FDA did not publish a copy of the Flexible Vinyl Alliance’s petition when it requested comment, most likely because the industry did not grant permission. This decision made it difficult to clearly understand how thorough or rigorous industry efforts were to confirm that uses were actually abandoned as it claimed.

In addition, FDA has not yet responded to our FOIA request for the industry’s “confidential” exposure and safety data that it submitted regarding the use of the four ortho-phthalates it considers relevant. Without that information, we are unable to evaluate the relevance to our petitions and make well-informed comments. In the comments we did submit, we state that both FDA and the industry must be more transparent with their documents and their analyses.

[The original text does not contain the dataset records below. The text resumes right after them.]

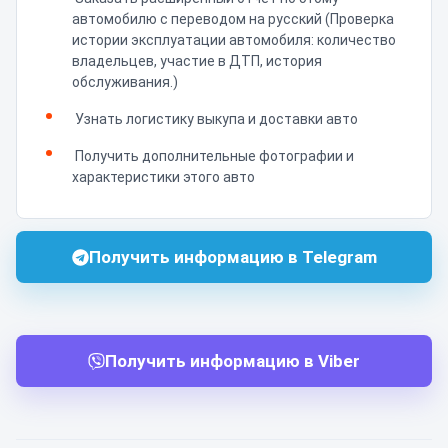
автомобилю с переводом на русский (Проверка
истории эксплуатации автомобиля: количество
владельцев, участие в ДТП, история
обслуживания.)
Узнать логистику выкупа и доставки авто
Получить дополнительные фотографии и
характеристики этого авто
Получить информацию в Telegram
Получить информацию в Viber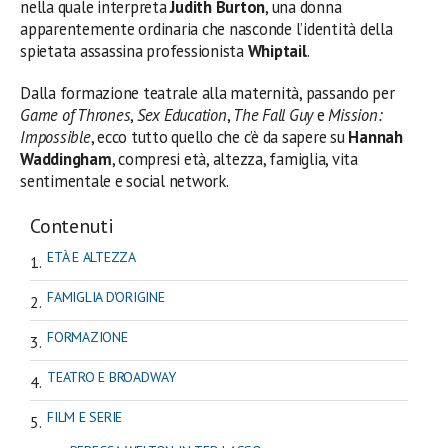
nella quale interpreta
Judith Burton
, una donna
apparentemente ordinaria che nasconde l’identità della
spietata assassina professionista
Whiptail
.
Dalla formazione teatrale alla maternità, passando per
Game of Thrones
,
Sex Education
,
The Fall Guy
e
Mission:
Impossible
, ecco tutto quello che c’è da sapere su
Hannah
Waddingham
, compresi età, altezza, famiglia, vita
sentimentale e social network.
Contenuti
ETÀ E ALTEZZA
FAMIGLIA D'ORIGINE
FORMAZIONE
TEATRO E BROADWAY
FILM E SERIE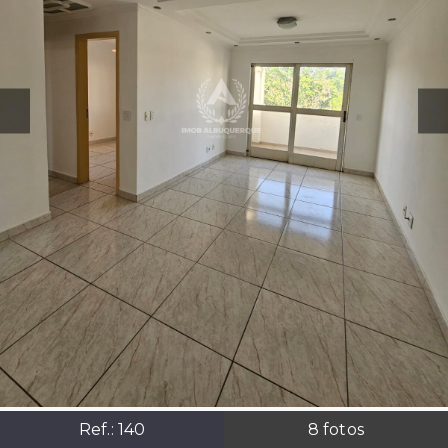
Ref.:
140
8
fotos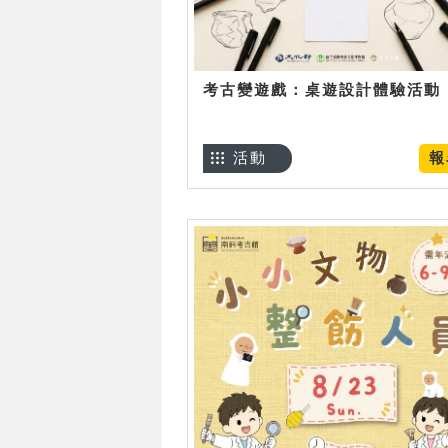
考古變遊戲：桌遊設計體驗活動
活動
報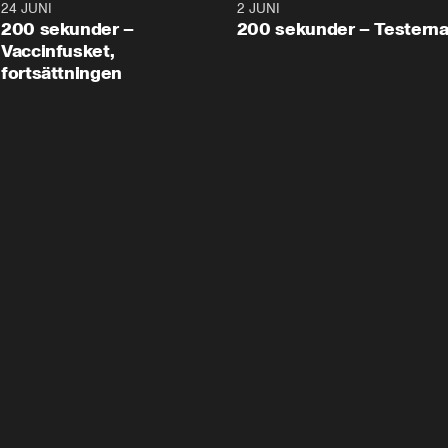
24 JUNI
5:00
2 JUNI
200 sekunder –
200 sekunder – Testern
Vaccinfusket,
fortsättningen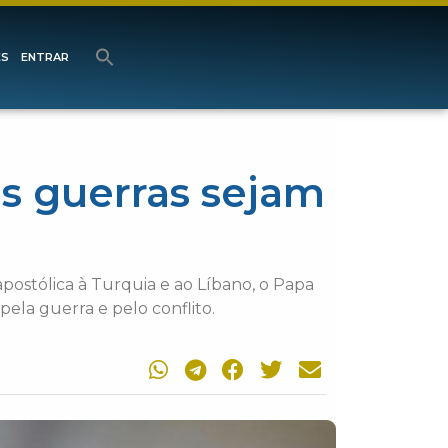
ES
ENTRAR
s guerras sejam
postólica à Turquia e ao Líbano, o Papa
ela guerra e pelo conflito.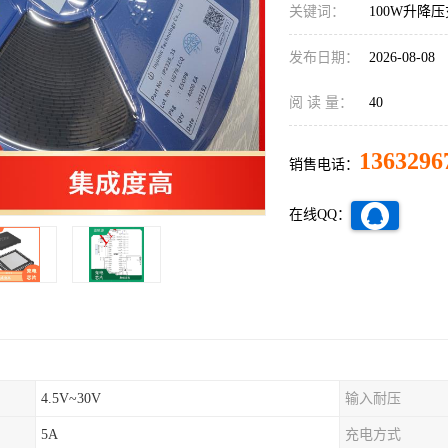
关键词：
100W升降
发布日期：
2026-08-08
阅 读 量：
40
1363296
销售电话：
在线QQ：
4.5V~30V
输入耐压
5A
充电方式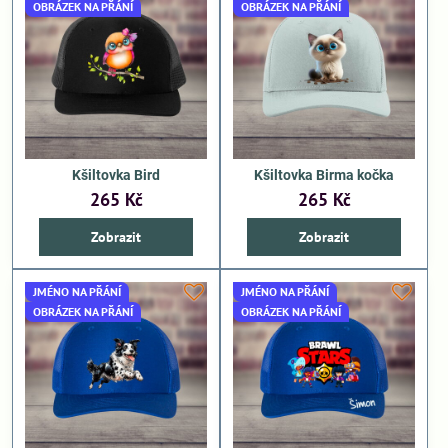
OBRÁZEK NA PŘÁNÍ
OBRÁZEK NA PŘÁNÍ
Kšiltovka Bird
Kšiltovka Birma kočka
265 Kč
265 Kč
Zobrazit
Zobrazit
JMÉNO NA PŘÁNÍ
JMÉNO NA PŘÁNÍ
OBRÁZEK NA PŘÁNÍ
OBRÁZEK NA PŘÁNÍ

FDA delayed publishing the public notice despite statutory mandate to act

Once FDA agrees to consider a food additive petition like the one filed by the Flexible Vinyl Alliance or by EDF and its allies, the law directs the agency to publish a Federal Register notice within 30 days[1] and make a final decision within 180 days.[2] For the industry petition, the clock started on July 3, 2018, and a final decision was due on December 31, 2018. However, despite the law, FDA did not publish the notice until November 14, 2018 and the deadline for comments was January 14, 2018 – two weeks after the statutory deadline for action by FDA.

The delay in publishing the notice raises questions about the seriousness with which FDA takes these statutory deadlines. In our comments, we encouraged FDA to make timely decisions consistent with the statute.

Summary

In our petitions, we showed that ortho-phthalates as a class are not safe for use in food. Given the risks they pose, FDA has a duty to act. The first step is to make timely decisions – yet the agency is more than four months past due the September 2018 deadline.

To the extent that the Flexible Vinyl Alliance petition advances the agency’s decision on our petitions, we appreciate the effort. However, from what we can tell from the Federal Register notice, the industry appears to have underestimated the potential exposure from the remaining uses  and left unresolved whether the abandonment includes ongoing uses in installed food handling equipment, and if not, how the agency intends to handle such uses.

Regardless of the effect of the industry petition on our efforts, it is certainly time for FDA to rule on whether to revoke its approval for all food contact uses of ortho-phthalates. The clock is ticking.

[1] 21 U.S.C. §348(b)(5).

[2] 21 U.S.C. §348(c)(2).  The agency has 90 days but can grant itself a 90-day extension.